When I moved out of my parents’ house, my mom gave me a lot of old furniture. One of these was a gliding rocking chair which kinda weirded me out because like… that’s a very sentimental chair, that’s the chair my sibs and I were rocked to sleep and fed in, why would she give that to the one kid who has spent her entire life saying she doesn’t want kids? Why not save the chair for my sisters who both want them, or even my brother, who is neutral? And is it weird for a late 20s something to have a rocking chair? What was I supposed to do with it?
So I told her I would just have Dad take it back home in the trailer after he moved me back, and her response was to get angry and fat-shame me, saying that i just didn’t want it because I didn’t fit in it.
Looking back, that’s fucked up, right? Like, if she thought I was too fat to fit in the chair, why did she send it? Also it’s… not like I am or was too fat to sit in this chair. That had nothing to do with it, but she didn’t want to listen to me saying it was weird to have the family’s rocking chair and why not save it for the actual next generation?
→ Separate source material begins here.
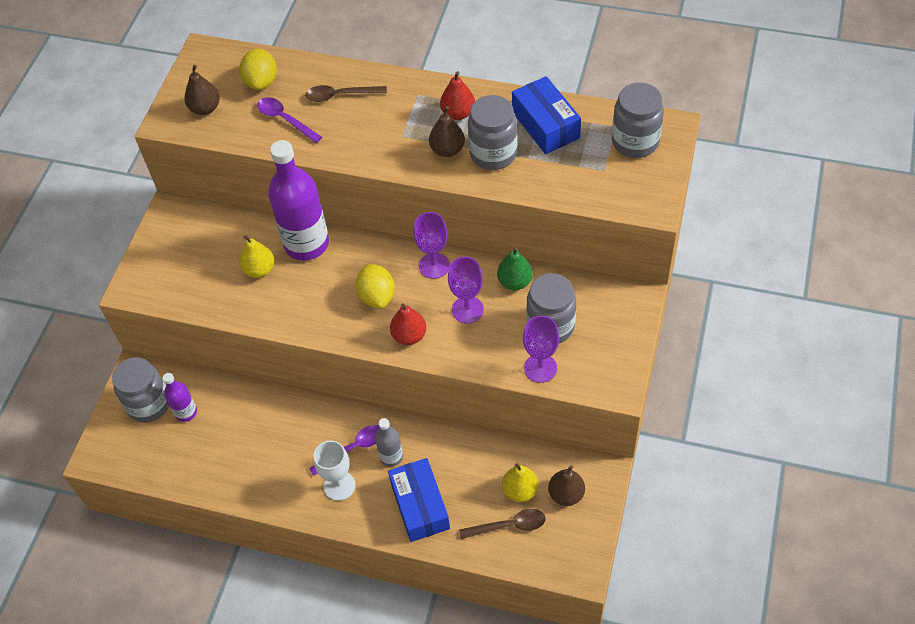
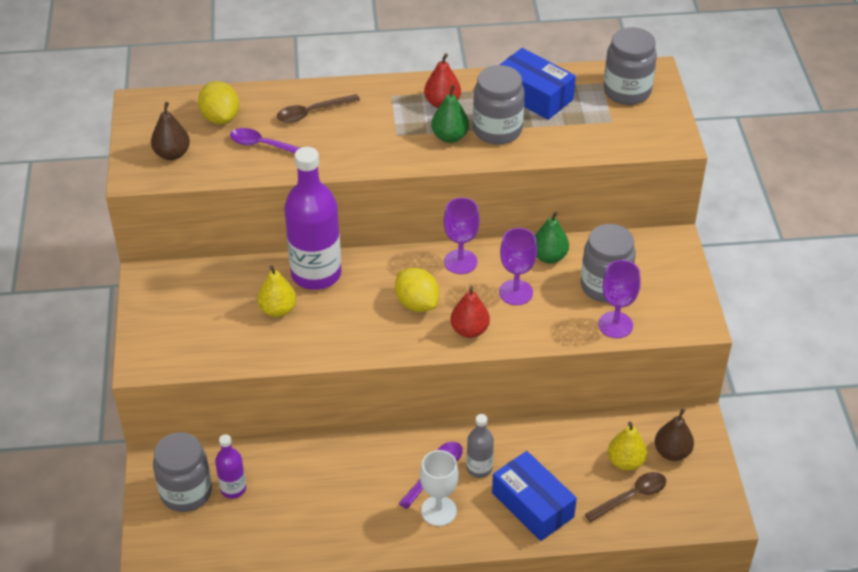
camera: 25 degrees left, 10 degrees down
brown pear [429,106,465,157] -> green pear [431,85,469,143]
So anyways, I kept the chair because I wasn’t gonna give her the satisfaction, but I didn’t really use it as anything other than a stuff holder. This, however, was a mistake and now, four years later, I’ve come to a conclusion:
Rocking chairs are comfy as hell.
I swapped it in for my desk chair recently and I am never going back. Taking a break from work to rock in it for a few seconds is so incredibly soothing. Obviously it’s not as manoeuvrable as a wheeled desk chair, but when you’re this comfortable, who cares?